The Flying Bloodhound by Homer Eon Flint
Publisher: Musa Publishing
Genre: Action/Adventure, Historical, Suspense/Mystery
Length: Short Story (13 pgs)
Rating: 4.5 stars
Reviewed by Aloe

When an old prospector is murdered, a sheriff must seek unlikely sources to lead him to the killer–from the air.

Will Bastion has been prospecting for cinnabar–the ore that produces quicksilver–for years. Everyone in the valley knows it and most just think he’s crazy. So when Bastian turns up dead in a deserted old mine, most folks dismiss it as an accident.

Except for Sheriff Rogers, who just can’t shake the feeling that there’s some other reason for the old prospector’s death. So begins a game of cat and mouse between murderer and lawman–a game that would end up in a draw if it weren’t for one strange event the Sheriff noticed from his flying bloodhound–his blue-painted plane.

He’s a good shot. He’s all alone. There are no witnesses. He can kill the miner, hide the body and steal his claim. What could go wrong?

This story is an old-fashioned pulp western mystery written by an author who lived in that day and time. I enjoy reading fiction that is time period authentic and has a ring of truth to it. This story certainly does.

Mr. Flint wrote a short tale but the story is big and the unseen witness creates a very ironic ending. He paints you a picture of the wide open mountain land where hunting (whether animals or minerals) is allowed. It’s the abundance of animals that takes our killer to the mountains. Based on the author’s description of him, you almost think of him as an untamed animal, also.

The unique touch the author adds to this story is The Flying Bloodhound, which is a plane. Planes weren’t common on those days, but this sheriff can fly one and he uses it to get an aerial view of the crime scene. I doubt he would have put together the murder scene if he wasn’t flying above and got a bird’s eye view. There are no wasted words or actions in this story. Both characters are strong and determined.
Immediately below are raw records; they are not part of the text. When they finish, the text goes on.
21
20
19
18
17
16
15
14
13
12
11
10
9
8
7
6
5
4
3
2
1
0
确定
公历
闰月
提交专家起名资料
I was disheartened to see that Mr. Flint died at 36. He has a writing style I can appreciate and would enjoy reading more of his work. There are other stories, but he might have even got around to writing a novel if he lived longer. Why not try this story yourself and see what you think. I’m betting you will not guess who the witness is. If you do, go ahead and brag. Otherwise just tell Mr. Flint mentally: “Good job!”